Sözlerinin devamında Başbuğ, “Bugün, burada olmayı hiç şahsen önemsemiyorum. Bugün Çağlayan’da hakkımda açılan bir davadan dolayı olmamın, pek bu kadar önemli olaylar varken çok önemli bir olay olduğunu düşünmüyorum. İçeride de söyledim, bakın bu kitap, Güç Odaklarının Mücadelesi 1299-1980’e kadar olan dönemi içeriyor. Aslında içeride de söyledim. Bu vesileyle aslında bugün burada yargılanan ben değilim bu kitap. İçeride gösterdim ve söyledim. Bunu da aslında inanın, bugün bu kadar dünyada ciddi sorunlar yaşanırken söylemeyi hiç arzu etmem, istemem ama bunu size söylememin göstermemin tek bir nedeni var. Bakın, bu Ukrayna ve Rusya arasında yaşanan krizin Türkiye’ye de sorunlar oluşturması çeşitli boyutlarda olabilir mümkün. Olasılık, ümit ederim ki olmaz” diye konuştu.

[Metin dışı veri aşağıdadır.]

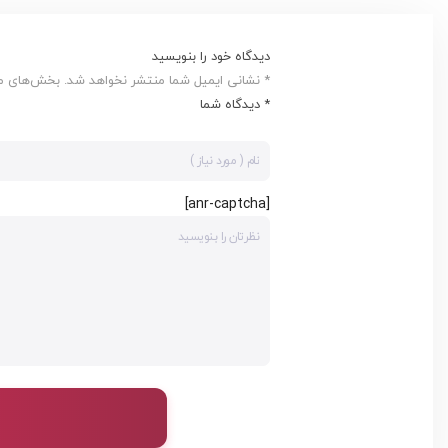
دیدگاه خود را بنویسید
* نشانی ایمیل شما منتشر نخواهد شد. بخش‌های مور
* دیدگاه شما
[anr-captcha]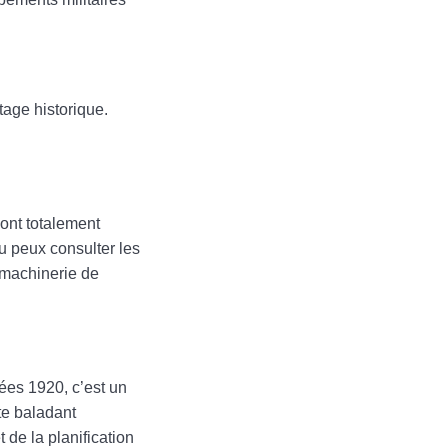
tage historique.
sont totalement
u peux consulter les
a machinerie de
ées 1920, c’est un
 te baladant
 de la planification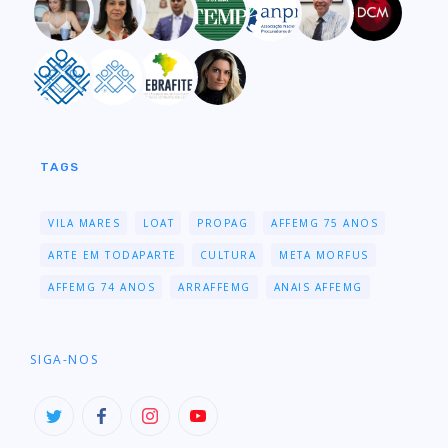
TAGS
VILA MARES
LOAT
PROPAG
AFFEMG 75 ANOS
ARTE EM TODAPARTE
CULTURA
META MORFUS
AFFEMG 74 ANOS
ARRAFFEMG
ANAIS AFFEMG
SIGA-NOS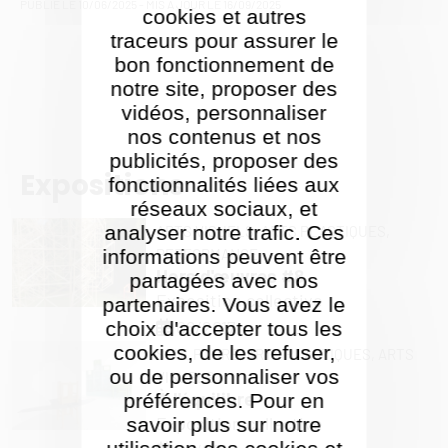
PUBLIÉ LE
10/06/2025
- MIS À JOUR LE
16/09/2025
cookies et autres
traceurs pour assurer le
bon fonctionnement de
notre site, proposer des
vidéos, personnaliser
nos contenus et nos
publicités, proposer des
Expositions
fonctionnalités liées aux
réseaux sociaux, et
analyser notre trafic. Ces
ARTS VISUELS,
ARTS PLASTIQUES,
PERFORMANCE
informations peuvent être
Hors d'œuvres #8
partagées avec nos
Exposition collective
partenaires. Vous avez le
06/2017
choix d'accepter tous les
cookies, de les refuser,
SCULPTURE,
ARTS PLASTIQUES,
ARTS
ou de personnaliser vos
VISUELS
À l'équilibre
préférences. Pour en
Exposition collective
savoir plus sur notre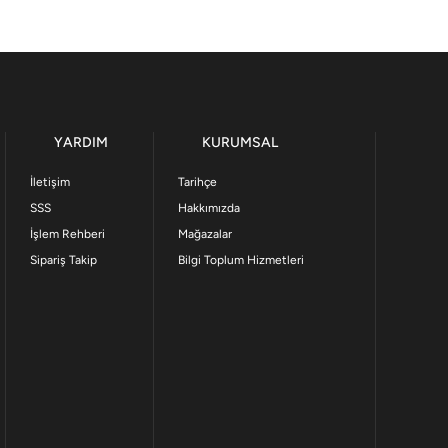
YARDIM
KURUMSAL
İletişim
Tarihçe
SSS
Hakkımızda
İşlem Rehberi
Mağazalar
Sipariş Takip
Bilgi Toplum Hizmetleri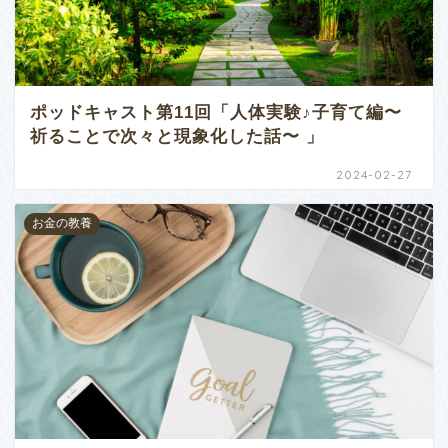
ポッドキャスト第11回「人体実験♪子育て編〜
祈ることで次々と現象化した話〜 」
2024-02-27
お金の教養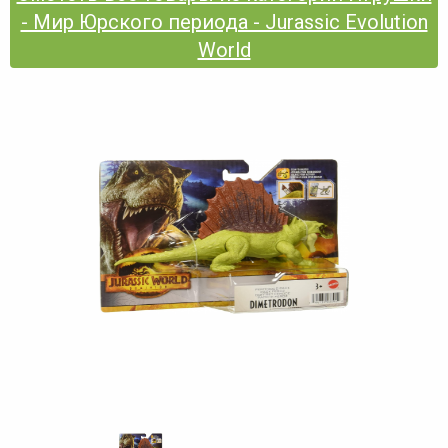
- Мир Юрского периода - Jurassic Evolution
World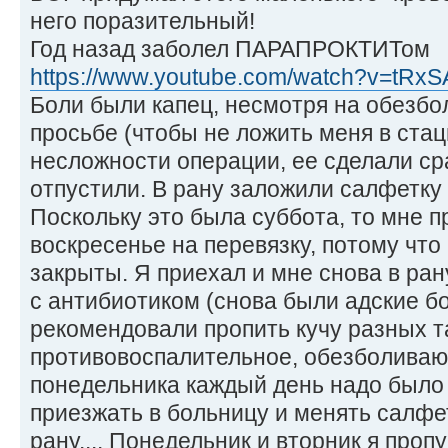
него поразительный!
Год назад заболел ПАРАПРОКТИТом
https://www.youtube.com/watch?v=tRxS
Боли были капец, несмотря на обезб
просьбе (чтобы не ложить меня в стац
несложности операции, ее сделали сра
отпустили. В рану заложили салфетку
Поскольку это была суббота, то мне 
воскресенье на перевязку, потому что
закрыты. Я приехал и мне снова в ран
с антибиотиком (снова были адские бол
рекомендовали пропить кучу разных т
противовоспалительное, обезболивающее
понедельника каждый день надо было
приезжать в больницу и менять салфе
рану.... Понедельник и вторник я проп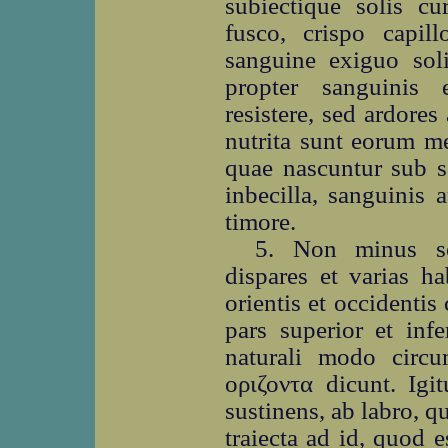
subiectique solis cu
fusco, crispo capillo
sanguine exiguo soli
propter sanguinis 
resistere, sed ardores
nutrita sunt eorum m
quae nascuntur sub se
inbecilla, sanguinis 
timore.
5. Non minus so
dispares et varias ha
orientis et occidentis 
pars superior et inf
naturali modo circ
οριζοντα dicunt. Ig
sustinens, ab labro, qu
traiecta ad id, quod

“GÜNDEM YAPMAYI YANLIŞ BULUYORUM”
Konuşmasının devamında Başbuğ, “Dünden itibaren, son bir haftadır televizyonları izlerseniz herkes 2’inci Dünya Harbi sırasında Cumhurbaşkanı İsmet İnönü’nün nasıl bir tarafsızlık politikası izleyerek Türkiye’yi 2’inci Dünya Harbi’ne nasıl sokmadığı konusunu tartışıyor ve bazıları diyorlar ki, şimdi belki kimsenin hemen dönüp okuması veya incelemesi gereken konulardan bir tanesi 2.Dünya Harbi’nde İsmet İnönü’nün uygulamış olduğu tarafsızlık politikasını okuyalım, inceleyelim, anlayalım. Ben de burada naçizane onlara şunu hatırlatırım, bunu öğrenmek isteyenler varsa bu kitabı alsınlar, çünkü bu kitabın önemli bir bölümü 2.Dünya Harbi esnasında Cumhurbaşkanı İsmet İnönü’nün nasıl aktif bir tarafsızlık politikası izleyerek Türkiye’yi savaşa sokmadığını, bir Türk insanının dahi burnunun kanamasına nasıl izin vermediğini anlatıyor. Bu vesileyle bu kitabı gösteriyorum. Burada benim ufak bir sorunumu gündem yapmayı yanlış buluyorum” şeklinde konuştu.
İDDİANAMEDEN
İstanbul Cumhuriyet Başsavcılığınca hazırlanan iddianamede, İlker Başbuğ ''şüpheli'', AK Parti Rize İl Başkanlığı, AK Parti il ve ilçe başkanlarının da aralarında bulunduğu 166 kişi ''müşteki'' olarak yer aldı. Savcılıkça hazırlanan iddianamede, Genelkurmay eski Başkanı İlker Başbuğ''un 4 Ocak 2021''de Cumhuriyet Gazetesi''ne "Eğer Menderes, 25 Mayıs 1960 günü Eskişehir''de erken seçim tarihini açıklasaydı, 27 Mayıs askeri darbesi önlenebilirdi. Çünkü erken seçim kararı alınmış bir hükümete karşı bir askeri darbenin gerçekleştirilmesi açıkça milletin siyasi idaresine de vurulacak bir darbe olurdu" dediği anlatıldı. Başbuğ''un söyleşisinde ''darbe'' imasında bulunduğunun kaydedildiği iddianamede, ''halkı kin ve düşmanlığa tahrik etme veya aşağılama'' suçunu işlediği iddia edildi.
İddianamede, şüpheli Başbuğ''un ''halkı kin ve düşmanlığa tahrik etme'' suçundan 1 yıldan 3 yıla kadar hapisle cezalandırılması talep edildi.